What the court victory also did was win the hearts and minds of developing countries. Reading the writing on the wall, pharmaceutical companies reduced the price of life-saving drugs drastically so that some drugs are now 85 percent of their initial cost. In countries like Botswana and Lesotho, companies are giving the drug free for a stipulated period.
Their attempts to make the drugs affordable have been cautiously welcomed, but activists say these can be piecemeal. What is needed is a global tiered pricing system that introduces greater certainty and standards.
"They seem more willing to countenance limited, ad hoc arrangements that are easier to control and less likely to lead to profit-reducing, parallel importing," according to an HIV/AIDS dossier in the ACP-EU Courier magazine. ACP is the African, Caribbean and Pacific group that has a special trade arrangement with the European Union (EU).
In addition to such a pricing policy, more funding is also necessary to extend treatment. A report on the United Nations IRIN service said Stephen Lewis, the UN special envoy for AIDS in Africa, said 2002 should be a breakthrough year for access to treatment.
"Africa is now mobilised and ready to take advantage of all the plans that are in place, but it needs a dramatic infusion of donor dollars and that money is not there," he said.
Currently only 30,000 Africans living with AIDS get anti- retrovirals - against an infected population of 25.3 million people, according to UNAIDS.
In November, the World Trade Organisation members agreed to a declaration which clarifies that the Trade Related Aspects of Intellectual Property agreement (TRIPS) should not prevent developing countries acting in the interests of public health.
In addition to the judgement, this declaration also creates the context for poor countries to secure cheaper drugs, either through price reduction or through parallel imports.
But as the epicentre of the pandemic has moved into Southern Africa, attention is increasingly falling on the South African government's prevarication on AIDS.
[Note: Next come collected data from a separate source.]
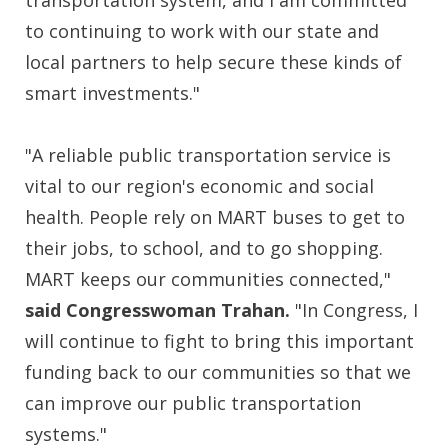
transportation system, and I am committed
to continuing to work with our state and
local partners to help secure these kinds of
smart investments."
"A reliable public transportation service is
vital to our region's economic and social
health. People rely on MART buses to get to
their jobs, to school, and to go shopping.
MART keeps our communities connected,"
said Congresswoman Trahan.
"In Congress, I
will continue to fight to bring this important
funding back to our communities so that we
can improve our public transportation
systems."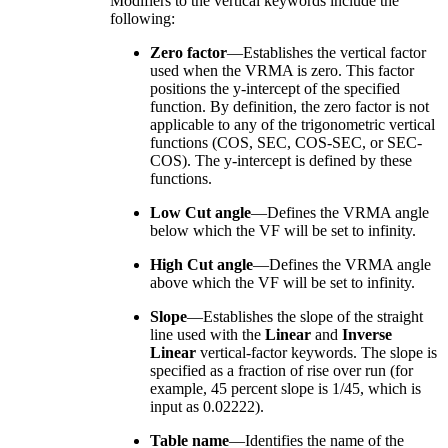
Modifiers to the vertical keywords include the
following:
Zero factor
—Establishes the vertical factor
used when the VRMA is zero. This factor
positions the y-intercept of the specified
function. By definition, the zero factor is not
applicable to any of the trigonometric vertical
functions (COS, SEC, COS-SEC, or SEC-
COS). The y-intercept is defined by these
functions.
Low Cut angle
—Defines the VRMA angle
below which the VF will be set to infinity.
High Cut angle
—Defines the VRMA angle
above which the VF will be set to infinity.
Slope
—Establishes the slope of the straight
line used with the
Linear
and
Inverse
Linear
vertical-factor keywords. The slope is
specified as a fraction of rise over run (for
example, 45 percent slope is 1/45, which is
input as 0.02222).
Table name
—Identifies the name of the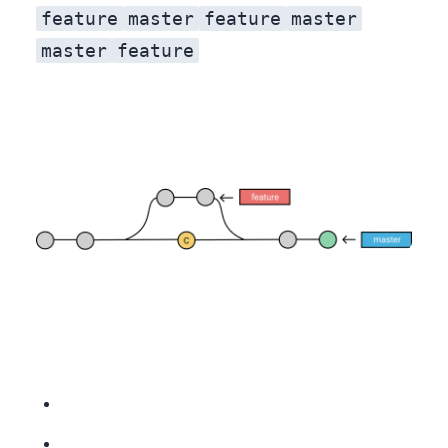
feature
master
feature
master
master
feature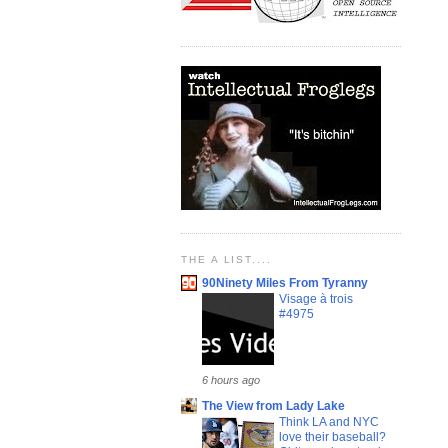
THE A LIST....
90Ninety Miles From Tyranny
Visage à trois
#4975
6 hours ago
The View from Lady Lake
Think LA and NYC
love their baseball?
President Mbeki's government has failed to take the gap opened up by the March court victory - no efforts have been made to import generic drugs. Instead, government has repeatedly questioned their efficacy and raised queries about toxicity.
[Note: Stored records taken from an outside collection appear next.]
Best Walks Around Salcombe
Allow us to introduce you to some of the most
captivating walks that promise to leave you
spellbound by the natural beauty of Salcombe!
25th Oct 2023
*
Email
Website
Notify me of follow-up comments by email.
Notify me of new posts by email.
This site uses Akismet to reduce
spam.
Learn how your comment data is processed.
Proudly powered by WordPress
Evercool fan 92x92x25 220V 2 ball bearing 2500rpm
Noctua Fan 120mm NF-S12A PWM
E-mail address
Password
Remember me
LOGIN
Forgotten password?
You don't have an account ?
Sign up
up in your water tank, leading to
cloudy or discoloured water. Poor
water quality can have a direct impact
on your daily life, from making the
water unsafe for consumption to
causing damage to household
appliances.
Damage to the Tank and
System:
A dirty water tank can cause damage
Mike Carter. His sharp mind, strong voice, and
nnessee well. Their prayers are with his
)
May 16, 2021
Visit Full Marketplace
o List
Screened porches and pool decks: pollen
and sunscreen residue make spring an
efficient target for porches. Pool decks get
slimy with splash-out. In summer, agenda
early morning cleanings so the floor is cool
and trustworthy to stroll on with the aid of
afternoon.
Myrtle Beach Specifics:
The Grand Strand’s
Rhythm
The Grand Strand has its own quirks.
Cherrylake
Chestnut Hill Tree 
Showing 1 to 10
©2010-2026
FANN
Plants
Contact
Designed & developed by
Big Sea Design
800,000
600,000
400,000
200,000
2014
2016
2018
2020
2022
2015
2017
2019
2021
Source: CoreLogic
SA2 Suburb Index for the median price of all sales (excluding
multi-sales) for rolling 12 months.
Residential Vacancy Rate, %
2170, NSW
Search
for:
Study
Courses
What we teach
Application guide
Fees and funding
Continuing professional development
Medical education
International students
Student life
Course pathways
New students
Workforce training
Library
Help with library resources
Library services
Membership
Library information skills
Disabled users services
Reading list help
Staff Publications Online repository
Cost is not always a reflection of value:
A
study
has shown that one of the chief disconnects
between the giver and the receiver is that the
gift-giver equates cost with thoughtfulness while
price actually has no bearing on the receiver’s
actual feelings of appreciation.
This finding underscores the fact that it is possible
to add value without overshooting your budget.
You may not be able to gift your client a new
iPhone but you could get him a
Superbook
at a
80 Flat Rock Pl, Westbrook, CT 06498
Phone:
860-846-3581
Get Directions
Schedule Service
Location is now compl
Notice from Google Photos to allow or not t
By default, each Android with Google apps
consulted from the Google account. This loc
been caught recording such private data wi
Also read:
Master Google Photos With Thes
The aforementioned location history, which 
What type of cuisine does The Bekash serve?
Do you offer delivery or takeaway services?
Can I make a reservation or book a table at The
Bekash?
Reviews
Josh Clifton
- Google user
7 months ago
By the end of the year, it had arguably lost the moral high ground when activists won a court case ordering the state to introduce a drug treatment programme to prevent the transmission of HIV from pregnant mothers to about 70,000 babies a year.
Health Minister, Manto Tshabalala-Msimang, has decided to appeal the judgement, opening the way for another fractious year in 2002.
Lawyers are taking on HIV-positive babies as their clients, and suing the state on the infants behalf. It is likely to be the pattern next year as government digs in its heels and insists it will not extend a treatment programme until it has the necessary infrastructure and safety insurance.
Yet, poorer countries like Senegal and Uganda, as well as wealthy Botswana, are introducing treatment programmes, while Kenya is likely to import generic drugs.
These countries have realised that prevention and treatment are both vital weapons in the AIDS fight.
In the 21st century, African leadership is increasingly being forced in the HIV/AIDS arena. "The President himself speaks out on AIDS," says Senegal's Health Minister Dr Awa Marie Coll-Seck to explain the countries' success in curbing the spread of AIDS.
South Africa, unfortunately, is suffering a lack of leadership in its battle. And its one factor that has seen the country eclipse all other African nations, except Botswana, in the rate of HIV infection.
Sub-Saharan Africa is by far the worst affected region in the world. The estimated 3.4 million new infections in sub-Saharan Africa in 2001 mean that 28.1 million Africans now live with the virus, according to UNAIDS.
It estimates that 2.3 million Africans died of AIDS in 2001.